Posted by Johnny on August 10th, 2010

It appears Darwin can shed light, or rather add fuel to the fire, to the debate about why kitchens are important, how they have helped humans jump up the evolutionary scale and explain why they are spaces on the ascendance, even though people cook less.

In this book Catching Fire: How cooking made us human, Richard Wrangman explains how cooking has made us more intelligent and sociable in evolutionary terms; cooking helps us have better sex, promotes (useful) division of labour and contributes to the concept of well-organised, domestic households.

His theory starts off with how fire shifted our diet from raw food (bad for us, not good, as recent fads suggest) to cooked food. Horses and cows, for example, need to keep eating constantly and have no time for leisure. Even hunter-gatherers were tied to a cycle of hunting and starvation, which was time consuming and distracting, and occasionally fatal. Agricultural man could not digest uncooked grains and most fresh fruits don’t store, so we would not have developed diverse diet or progressed beyond primitive lifestyles without cooking.

Cooked food requires less energy to digest and leaves us with time to pursue mental activities like education and craft skills. With a more efficient digestive system, our brains were able to grow bigger and needed less bulky organs to support a large brain size.

The increasing ratio of brain size to body is explained by more effective cooking. The first sharp increase of brain size was due to shifting our diets from foliage to roots – which have more carbohydrates – around 5 – 7 million years ago. The second brain expansion, around 1.8 to I million years ago, was due to eating more meet, which was only possible due to more effective digestion.

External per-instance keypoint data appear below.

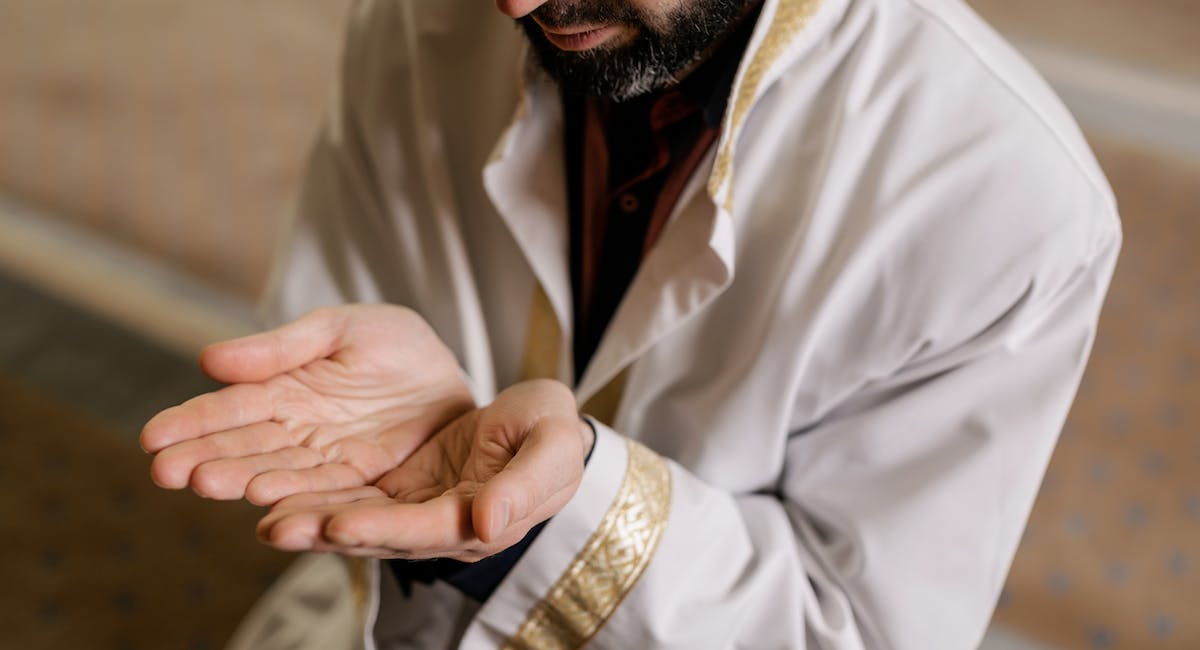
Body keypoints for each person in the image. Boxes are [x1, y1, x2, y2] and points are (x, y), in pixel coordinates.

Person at [140, 0, 1121, 647]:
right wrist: (412, 459)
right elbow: (328, 390)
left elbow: (858, 628)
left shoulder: (1007, 198)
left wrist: (560, 514)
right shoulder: (417, 20)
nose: (518, 2)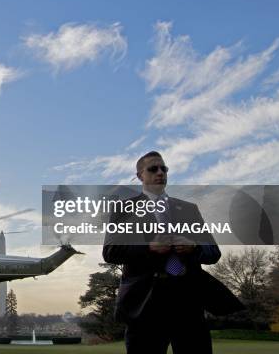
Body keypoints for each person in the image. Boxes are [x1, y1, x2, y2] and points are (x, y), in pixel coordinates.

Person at [103, 151, 243, 354]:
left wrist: (194, 247)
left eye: (164, 168)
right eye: (153, 169)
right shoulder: (123, 209)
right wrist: (148, 247)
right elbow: (110, 252)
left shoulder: (189, 209)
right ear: (140, 175)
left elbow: (213, 252)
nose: (160, 172)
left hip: (188, 304)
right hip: (145, 305)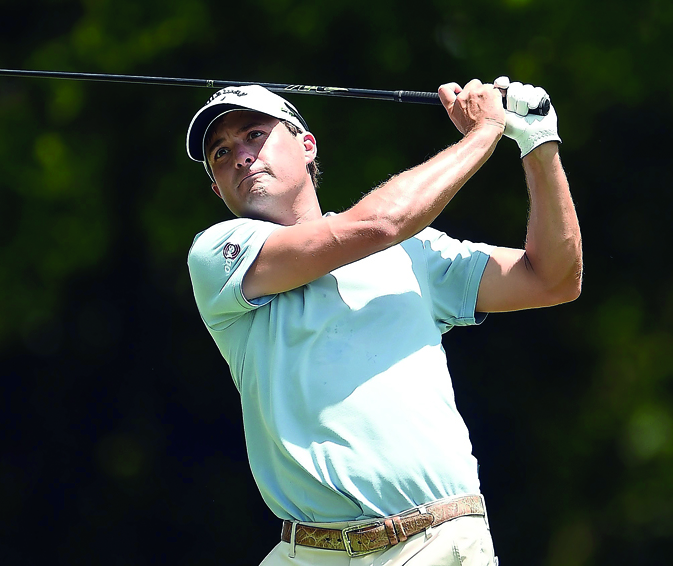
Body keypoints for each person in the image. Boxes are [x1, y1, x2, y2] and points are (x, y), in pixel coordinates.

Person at [185, 77, 582, 566]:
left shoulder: (415, 253)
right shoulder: (219, 256)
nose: (240, 156)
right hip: (310, 553)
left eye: (253, 135)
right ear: (215, 184)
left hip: (439, 544)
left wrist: (537, 144)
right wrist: (483, 135)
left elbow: (552, 279)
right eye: (220, 154)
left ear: (306, 146)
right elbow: (378, 225)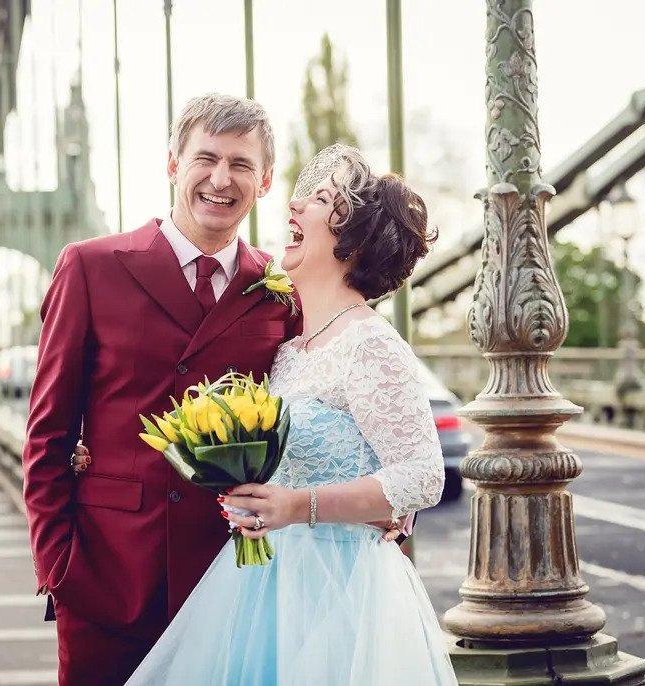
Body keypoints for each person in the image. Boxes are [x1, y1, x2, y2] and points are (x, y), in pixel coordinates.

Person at [78, 144, 457, 684]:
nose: (294, 209)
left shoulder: (371, 344)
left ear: (353, 241)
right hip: (264, 581)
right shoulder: (290, 349)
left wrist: (299, 506)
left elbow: (423, 474)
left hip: (342, 590)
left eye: (320, 201)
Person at [23, 94, 307, 686]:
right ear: (173, 162)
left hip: (232, 572)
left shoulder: (281, 290)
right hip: (107, 573)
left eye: (241, 164)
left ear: (267, 181)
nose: (220, 179)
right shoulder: (90, 267)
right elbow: (47, 434)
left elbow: (314, 411)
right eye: (205, 158)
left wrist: (389, 505)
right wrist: (58, 567)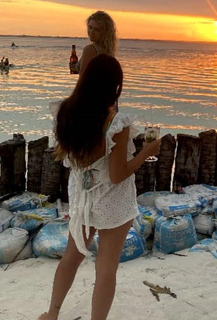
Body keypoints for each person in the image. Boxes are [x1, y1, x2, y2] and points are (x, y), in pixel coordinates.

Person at [38, 55, 161, 320]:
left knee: (71, 256)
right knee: (106, 269)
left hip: (82, 195)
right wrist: (146, 152)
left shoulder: (66, 113)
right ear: (114, 87)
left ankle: (52, 313)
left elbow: (71, 158)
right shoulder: (115, 122)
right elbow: (117, 175)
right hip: (112, 199)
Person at [78, 11, 117, 77]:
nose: (91, 32)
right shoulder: (108, 51)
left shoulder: (90, 50)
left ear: (105, 32)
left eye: (97, 30)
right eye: (90, 27)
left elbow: (82, 79)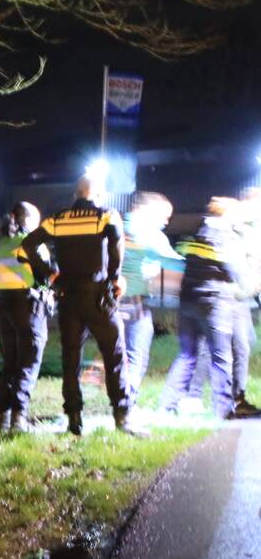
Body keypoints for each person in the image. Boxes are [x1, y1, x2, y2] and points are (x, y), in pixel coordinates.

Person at [22, 176, 136, 436]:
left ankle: (74, 418)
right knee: (114, 355)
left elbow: (28, 244)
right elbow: (118, 244)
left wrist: (51, 274)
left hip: (68, 297)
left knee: (71, 359)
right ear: (96, 193)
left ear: (76, 193)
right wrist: (114, 278)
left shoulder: (57, 219)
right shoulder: (106, 216)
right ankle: (122, 415)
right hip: (98, 297)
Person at [159, 197, 247, 419]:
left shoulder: (197, 231)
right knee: (221, 356)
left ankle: (167, 404)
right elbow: (235, 271)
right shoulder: (227, 236)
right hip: (214, 304)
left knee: (187, 355)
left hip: (187, 301)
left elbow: (183, 259)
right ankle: (224, 409)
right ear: (227, 214)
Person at [0, 202, 52, 436]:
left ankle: (4, 418)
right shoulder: (31, 244)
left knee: (10, 364)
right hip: (30, 309)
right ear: (29, 221)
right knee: (28, 363)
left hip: (4, 309)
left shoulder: (0, 245)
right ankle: (19, 419)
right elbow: (48, 274)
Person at [118, 192, 184, 407]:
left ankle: (117, 398)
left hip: (109, 300)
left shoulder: (118, 224)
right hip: (134, 300)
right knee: (136, 353)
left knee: (116, 352)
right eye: (164, 216)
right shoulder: (147, 232)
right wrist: (201, 263)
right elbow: (171, 261)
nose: (166, 222)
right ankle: (127, 404)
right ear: (149, 210)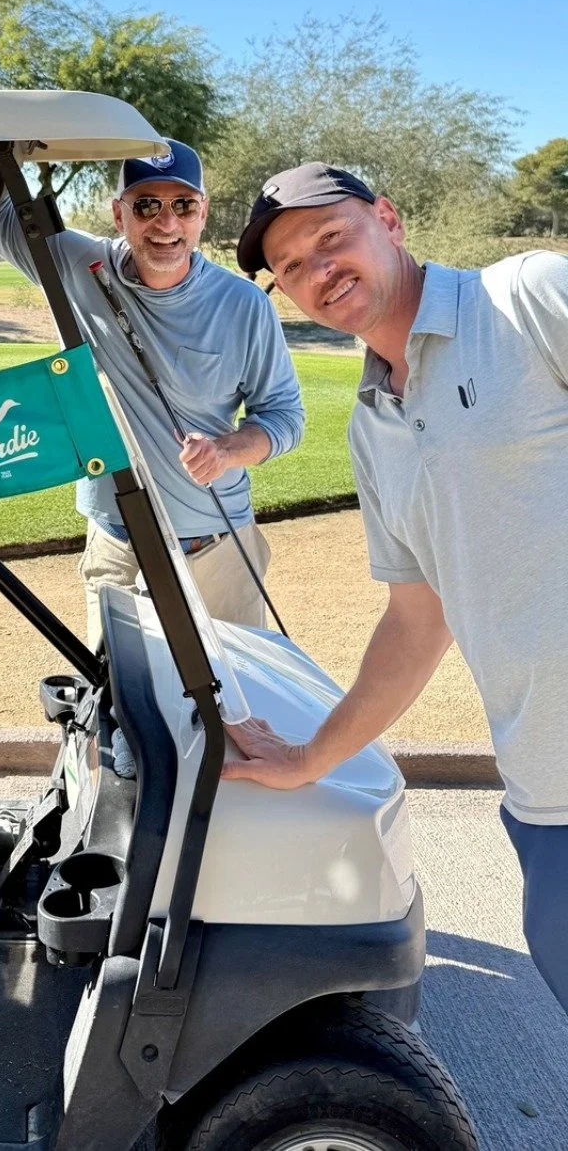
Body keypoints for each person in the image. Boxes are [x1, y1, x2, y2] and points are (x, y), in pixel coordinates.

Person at [227, 160, 568, 1017]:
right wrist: (312, 757)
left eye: (331, 238)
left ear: (391, 219)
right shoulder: (373, 426)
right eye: (292, 267)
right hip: (546, 796)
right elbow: (417, 619)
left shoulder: (528, 297)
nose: (318, 271)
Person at [0, 140, 304, 645]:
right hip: (117, 539)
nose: (165, 224)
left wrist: (227, 450)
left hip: (217, 545)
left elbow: (284, 417)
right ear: (119, 213)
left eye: (183, 205)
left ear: (202, 213)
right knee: (120, 704)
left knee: (240, 711)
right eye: (146, 205)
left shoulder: (243, 306)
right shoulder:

The food quest is key to our evolutionary success, although ironically this is now in doubt. There is the prospect of our kids living shorter lives due to our perversion of the food supply industry (see my blog post on Michael Pollen’s book Food Rules: In Defence of Food), the lack of physical work and disregard for sociability.

To end on a positive note, in defence of kitchens, Wrangham says that cooking softens food, which enables us to eat more efficiently, hence allowing us to spend more time working at tasks not related to survival. It also supports a division of labour that creates a well-balanced household economy whereby the hunter-gatherer women were treated well, because they were needed by men to ensure functioning of the dietary system. We believe that modern man has been reconstructed, but it is clear that having a sociable place to cook and eat is a key to remaining healthy. Fast food restaurants tend to use overly rich ingredients and don’t provide you with a diet for longevity. Cooking at home, on the other hand, does and it is tailored to your own specification.

Open-plan, sociable kitchens provide support for digestion as eating is slowed down by conversation. A calm environment, with long views for instinctive relaxation and other rituals so elegantly set out by Margeret Visser in The Rituals of Dinner, discourage over-eating. Wrangham claims we learned many of the elements of sociable behaviour through the discovery of fire and developing an ability to cook. The circular argument seems complete: the more you cook, the more civilized you become. Maybe the modern kitchen is not so much the living room in which you cook, but where you become socialised or join civilisation?